Segment Start: DATA FOR PROCESSING

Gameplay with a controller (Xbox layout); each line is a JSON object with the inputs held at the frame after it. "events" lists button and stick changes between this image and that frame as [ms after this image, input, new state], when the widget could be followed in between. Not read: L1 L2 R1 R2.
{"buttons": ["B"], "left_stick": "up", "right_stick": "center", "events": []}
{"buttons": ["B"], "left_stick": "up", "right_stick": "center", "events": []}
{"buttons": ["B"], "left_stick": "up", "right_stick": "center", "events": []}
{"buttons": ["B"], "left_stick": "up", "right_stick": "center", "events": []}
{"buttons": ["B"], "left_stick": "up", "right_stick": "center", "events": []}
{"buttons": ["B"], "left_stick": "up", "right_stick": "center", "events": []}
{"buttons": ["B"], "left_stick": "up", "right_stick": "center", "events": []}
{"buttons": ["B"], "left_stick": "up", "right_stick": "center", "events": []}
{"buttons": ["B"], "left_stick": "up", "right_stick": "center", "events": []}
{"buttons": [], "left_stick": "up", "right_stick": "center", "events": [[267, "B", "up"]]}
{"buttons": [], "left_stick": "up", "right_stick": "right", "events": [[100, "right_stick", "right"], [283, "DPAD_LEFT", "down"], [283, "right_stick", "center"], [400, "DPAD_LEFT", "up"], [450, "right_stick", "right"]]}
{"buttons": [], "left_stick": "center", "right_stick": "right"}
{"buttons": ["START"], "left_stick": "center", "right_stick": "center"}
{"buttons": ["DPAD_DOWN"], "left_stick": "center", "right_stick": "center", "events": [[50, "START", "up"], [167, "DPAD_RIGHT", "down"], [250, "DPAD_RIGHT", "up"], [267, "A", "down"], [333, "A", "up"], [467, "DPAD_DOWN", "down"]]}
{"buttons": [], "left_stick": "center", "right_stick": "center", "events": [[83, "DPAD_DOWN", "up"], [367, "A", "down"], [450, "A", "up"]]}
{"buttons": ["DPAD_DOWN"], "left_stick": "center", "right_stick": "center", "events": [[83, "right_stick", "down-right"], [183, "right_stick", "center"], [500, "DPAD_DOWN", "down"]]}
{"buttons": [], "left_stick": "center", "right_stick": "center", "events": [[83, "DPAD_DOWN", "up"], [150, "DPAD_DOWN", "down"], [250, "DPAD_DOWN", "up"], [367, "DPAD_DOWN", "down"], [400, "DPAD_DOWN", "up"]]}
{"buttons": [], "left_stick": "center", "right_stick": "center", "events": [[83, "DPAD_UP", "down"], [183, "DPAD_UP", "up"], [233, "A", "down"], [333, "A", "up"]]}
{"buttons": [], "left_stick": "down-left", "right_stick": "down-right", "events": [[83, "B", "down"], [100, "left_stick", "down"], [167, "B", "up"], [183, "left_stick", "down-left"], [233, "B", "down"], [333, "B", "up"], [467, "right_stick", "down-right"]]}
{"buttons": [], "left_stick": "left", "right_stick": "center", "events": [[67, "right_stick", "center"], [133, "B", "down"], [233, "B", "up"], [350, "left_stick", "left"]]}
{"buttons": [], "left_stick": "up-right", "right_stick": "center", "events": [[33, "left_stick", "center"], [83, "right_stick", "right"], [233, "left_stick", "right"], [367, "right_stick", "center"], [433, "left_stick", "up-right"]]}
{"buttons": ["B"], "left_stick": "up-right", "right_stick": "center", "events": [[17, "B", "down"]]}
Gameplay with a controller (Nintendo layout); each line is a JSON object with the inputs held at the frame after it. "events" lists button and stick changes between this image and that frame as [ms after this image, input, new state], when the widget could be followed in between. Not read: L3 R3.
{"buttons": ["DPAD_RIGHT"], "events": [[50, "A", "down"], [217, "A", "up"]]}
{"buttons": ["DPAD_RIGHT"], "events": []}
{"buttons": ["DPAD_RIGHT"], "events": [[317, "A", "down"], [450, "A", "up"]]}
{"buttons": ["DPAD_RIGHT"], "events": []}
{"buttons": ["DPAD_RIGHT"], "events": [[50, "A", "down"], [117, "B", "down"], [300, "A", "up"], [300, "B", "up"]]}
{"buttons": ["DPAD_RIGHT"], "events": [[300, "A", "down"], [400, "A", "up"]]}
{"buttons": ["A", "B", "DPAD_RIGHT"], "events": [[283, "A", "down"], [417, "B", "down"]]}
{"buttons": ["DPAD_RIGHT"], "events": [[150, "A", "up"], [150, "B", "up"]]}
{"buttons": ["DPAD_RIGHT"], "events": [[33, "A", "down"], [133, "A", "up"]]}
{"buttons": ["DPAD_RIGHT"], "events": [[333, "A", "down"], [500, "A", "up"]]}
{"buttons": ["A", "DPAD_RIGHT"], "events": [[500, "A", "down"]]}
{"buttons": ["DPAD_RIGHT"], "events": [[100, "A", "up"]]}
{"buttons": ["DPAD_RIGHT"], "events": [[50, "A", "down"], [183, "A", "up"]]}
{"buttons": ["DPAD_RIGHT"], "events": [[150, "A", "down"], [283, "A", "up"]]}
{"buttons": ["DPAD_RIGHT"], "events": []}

Segment End: DATA FOR PROCESSING

Write out every entry again exactly, please, with nothing missing.

- **TASK OUTPUT**:
Gameplay with a controller (Xbox layout); each line is a JSON object with the inputs held at the frame after it. "events" lists button and stick changes between this image and that frame as [ms after this image, input, new state], when the widget could be followed in between. Not read: L1 L2 R1 R2.
{"buttons": ["B"], "left_stick": "up", "right_stick": "center", "events": []}
{"buttons": ["B"], "left_stick": "up", "right_stick": "center", "events": []}
{"buttons": ["B"], "left_stick": "up", "right_stick": "center", "events": []}
{"buttons": ["B"], "left_stick": "up", "right_stick": "center", "events": []}
{"buttons": ["B"], "left_stick": "up", "right_stick": "center", "events": []}
{"buttons": ["B"], "left_stick": "up", "right_stick": "center", "events": []}
{"buttons": ["B"], "left_stick": "up", "right_stick": "center", "events": []}
{"buttons": ["B"], "left_stick": "up", "right_stick": "center", "events": []}
{"buttons": ["B"], "left_stick": "up", "right_stick": "center", "events": []}
{"buttons": [], "left_stick": "up", "right_stick": "center", "events": [[267, "B", "up"]]}
{"buttons": [], "left_stick": "up", "right_stick": "right", "events": [[100, "right_stick", "right"], [283, "DPAD_LEFT", "down"], [283, "right_stick", "center"], [400, "DPAD_LEFT", "up"], [450, "right_stick", "right"]]}
{"buttons": [], "left_stick": "center", "right_stick": "right"}
{"buttons": ["START"], "left_stick": "center", "right_stick": "center"}
{"buttons": ["DPAD_DOWN"], "left_stick": "center", "right_stick": "center", "events": [[50, "START", "up"], [167, "DPAD_RIGHT", "down"], [250, "DPAD_RIGHT", "up"], [267, "A", "down"], [333, "A", "up"], [467, "DPAD_DOWN", "down"]]}
{"buttons": [], "left_stick": "center", "right_stick": "center", "events": [[83, "DPAD_DOWN", "up"], [367, "A", "down"], [450, "A", "up"]]}
{"buttons": ["DPAD_DOWN"], "left_stick": "center", "right_stick": "center", "events": [[83, "right_stick", "down-right"], [183, "right_stick", "center"], [500, "DPAD_DOWN", "down"]]}
{"buttons": [], "left_stick": "center", "right_stick": "center", "events": [[83, "DPAD_DOWN", "up"], [150, "DPAD_DOWN", "down"], [250, "DPAD_DOWN", "up"], [367, "DPAD_DOWN", "down"], [400, "DPAD_DOWN", "up"]]}
{"buttons": [], "left_stick": "center", "right_stick": "center", "events": [[83, "DPAD_UP", "down"], [183, "DPAD_UP", "up"], [233, "A", "down"], [333, "A", "up"]]}
{"buttons": [], "left_stick": "down-left", "right_stick": "down-right", "events": [[83, "B", "down"], [100, "left_stick", "down"], [167, "B", "up"], [183, "left_stick", "down-left"], [233, "B", "down"], [333, "B", "up"], [467, "right_stick", "down-right"]]}
{"buttons": [], "left_stick": "left", "right_stick": "center", "events": [[67, "right_stick", "center"], [133, "B", "down"], [233, "B", "up"], [350, "left_stick", "left"]]}
{"buttons": [], "left_stick": "up-right", "right_stick": "center", "events": [[33, "left_stick", "center"], [83, "right_stick", "right"], [233, "left_stick", "right"], [367, "right_stick", "center"], [433, "left_stick", "up-right"]]}
{"buttons": ["B"], "left_stick": "up-right", "right_stick": "center", "events": [[17, "B", "down"]]}
Gameplay with a controller (Nintendo layout); each line is a JSON object with the inputs held at the frame after it. "events" lists button and stick changes between this image and that frame as [ms after this image, input, new state], when the widget could be followed in between. Not read: L3 R3.
{"buttons": ["DPAD_RIGHT"], "events": [[50, "A", "down"], [217, "A", "up"]]}
{"buttons": ["DPAD_RIGHT"], "events": []}
{"buttons": ["DPAD_RIGHT"], "events": [[317, "A", "down"], [450, "A", "up"]]}
{"buttons": ["DPAD_RIGHT"], "events": []}
{"buttons": ["DPAD_RIGHT"], "events": [[50, "A", "down"], [117, "B", "down"], [300, "A", "up"], [300, "B", "up"]]}
{"buttons": ["DPAD_RIGHT"], "events": [[300, "A", "down"], [400, "A", "up"]]}
{"buttons": ["A", "B", "DPAD_RIGHT"], "events": [[283, "A", "down"], [417, "B", "down"]]}
{"buttons": ["DPAD_RIGHT"], "events": [[150, "A", "up"], [150, "B", "up"]]}
{"buttons": ["DPAD_RIGHT"], "events": [[33, "A", "down"], [133, "A", "up"]]}
{"buttons": ["DPAD_RIGHT"], "events": [[333, "A", "down"], [500, "A", "up"]]}
{"buttons": ["A", "DPAD_RIGHT"], "events": [[500, "A", "down"]]}
{"buttons": ["DPAD_RIGHT"], "events": [[100, "A", "up"]]}
{"buttons": ["DPAD_RIGHT"], "events": [[50, "A", "down"], [183, "A", "up"]]}
{"buttons": ["DPAD_RIGHT"], "events": [[150, "A", "down"], [283, "A", "up"]]}
{"buttons": ["DPAD_RIGHT"], "events": []}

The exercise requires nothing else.